Reply
Highlighted
Contributor
Posts: 35
Registered: ‎12-13-2013
Accepted Solution

Very slow catalog update after insert overwrite

Could anyone help point me where I should look into why catalog update takes so long after an insert overwrite?  From profile I can see that data was written in about 7s but it took another 107s to update catalog.

 

Remote fragments started: 2,249,771,266
DML data written: 7,268,752,004
DML Metastore update finished: 114,757,731,166
Request finished: 114,786,664,689

...

- MetastoreUpdateTimer: 107,517,902,343

 

It uses dynamic partitioning, though I don't think that's a factor here:

 

insert overwrite table action_fact_a partition(p_action_date_ym='201511',p_campaign_id_mod=5, p_publisher_id_mod) select field1, etc....

 

There are 10 p_publisher_id_mod partitions so 10 files generated, each only a couple MB, so no more than 30MB altogether, and I don't think any more than 10 blocks were deleted and 10 inserted. Cluster is not particularly under load and performance of this operation is pretty stable.  10 DNs.
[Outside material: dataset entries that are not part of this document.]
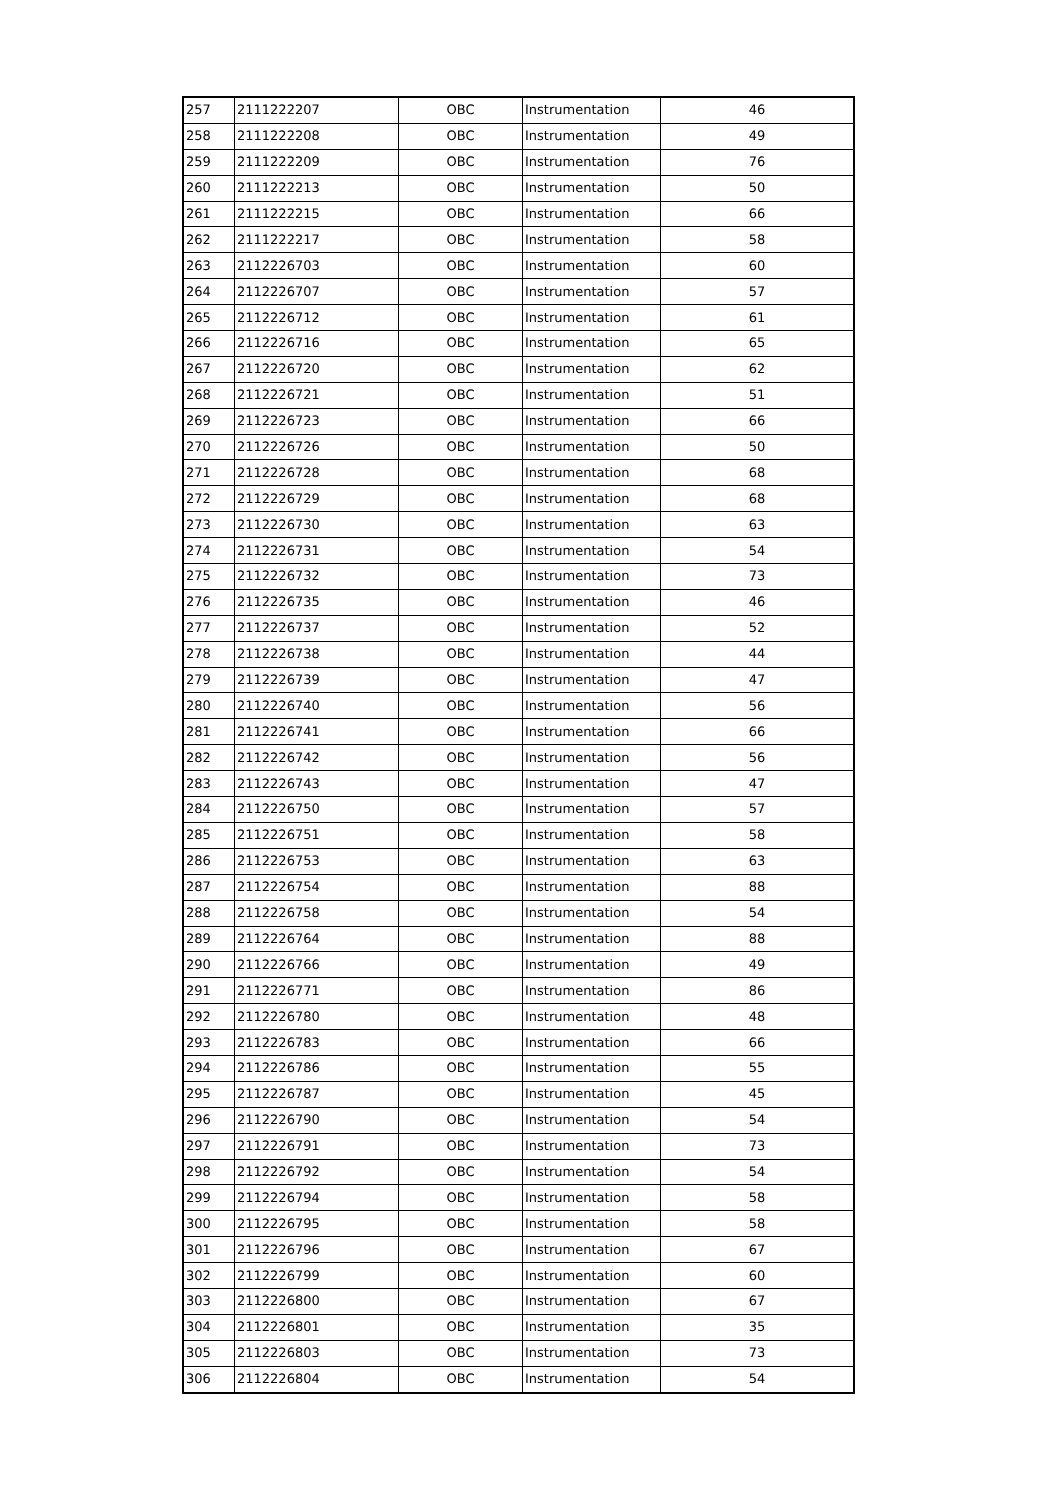| 257 | 2111222207 | OBC | Instrumentation | 46 |
| 258 | 2111222208 | OBC | Instrumentation | 49 |
| 259 | 2111222209 | OBC | Instrumentation | 76 |
| 260 | 2111222213 | OBC | Instrumentation | 50 |
| 261 | 2111222215 | OBC | Instrumentation | 66 |
| 262 | 2111222217 | OBC | Instrumentation | 58 |
| 263 | 2112226703 | OBC | Instrumentation | 60 |
| 264 | 2112226707 | OBC | Instrumentation | 57 |
| 265 | 2112226712 | OBC | Instrumentation | 61 |
| 266 | 2112226716 | OBC | Instrumentation | 65 |
| 267 | 2112226720 | OBC | Instrumentation | 62 |
| 268 | 2112226721 | OBC | Instrumentation | 51 |
| 269 | 2112226723 | OBC | Instrumentation | 66 |
| 270 | 2112226726 | OBC | Instrumentation | 50 |
| 271 | 2112226728 | OBC | Instrumentation | 68 |
| 272 | 2112226729 | OBC | Instrumentation | 68 |
| 273 | 2112226730 | OBC | Instrumentation | 63 |
| 274 | 2112226731 | OBC | Instrumentation | 54 |
| 275 | 2112226732 | OBC | Instrumentation | 73 |
| 276 | 2112226735 | OBC | Instrumentation | 46 |
| 277 | 2112226737 | OBC | Instrumentation | 52 |
| 278 | 2112226738 | OBC | Instrumentation | 44 |
| 279 | 2112226739 | OBC | Instrumentation | 47 |
| 280 | 2112226740 | OBC | Instrumentation | 56 |
| 281 | 2112226741 | OBC | Instrumentation | 66 |
| 282 | 2112226742 | OBC | Instrumentation | 56 |
| 283 | 2112226743 | OBC | Instrumentation | 47 |
| 284 | 2112226750 | OBC | Instrumentation | 57 |
| 285 | 2112226751 | OBC | Instrumentation | 58 |
| 286 | 2112226753 | OBC | Instrumentation | 63 |
| 287 | 2112226754 | OBC | Instrumentation | 88 |
| 288 | 2112226758 | OBC | Instrumentation | 54 |
| 289 | 2112226764 | OBC | Instrumentation | 88 |
| 290 | 2112226766 | OBC | Instrumentation | 49 |
| 291 | 2112226771 | OBC | Instrumentation | 86 |
| 292 | 2112226780 | OBC | Instrumentation | 48 |
| 293 | 2112226783 | OBC | Instrumentation | 66 |
| 294 | 2112226786 | OBC | Instrumentation | 55 |
| 295 | 2112226787 | OBC | Instrumentation | 45 |
| 296 | 2112226790 | OBC | Instrumentation | 54 |
| 297 | 2112226791 | OBC | Instrumentation | 73 |
| 298 | 2112226792 | OBC | Instrumentation | 54 |
| 299 | 2112226794 | OBC | Instrumentation | 58 |
| 300 | 2112226795 | OBC | Instrumentation | 58 |
| 301 | 2112226796 | OBC | Instrumentation | 67 |
| 302 | 2112226799 | OBC | Instrumentation | 60 |
| 303 | 2112226800 | OBC | Instrumentation | 67 |
| 304 | 2112226801 | OBC | Instrumentation | 35 |
| 305 | 2112226803 | OBC | Instrumentation | 73 |
| 306 | 2112226804 | OBC | Instrumentation | 54 |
Source table is text, target (partitioned) is parquet.

 

Much appreciated!

Cloudera Employee
Posts: 25
Registered: ‎11-12-2014

Re: Very slow catalog update after insert overwrite

Hi Mauricio, 

 

You're probably running into IMPALA-1480. If a table has a substantial number of partitions (>10K) it take a long time to perform certain DDL operations even though only a small fraction of metadata changes. 

 

Dimitris

Contributor
Posts: 35
Registered: ‎12-13-2013

Re: Very slow catalog update after insert overwrite

[ Edited ]

Thanks Dimitris.  I've commented in the ticket and upvoted it.  Hope you guys can get it in progress soon!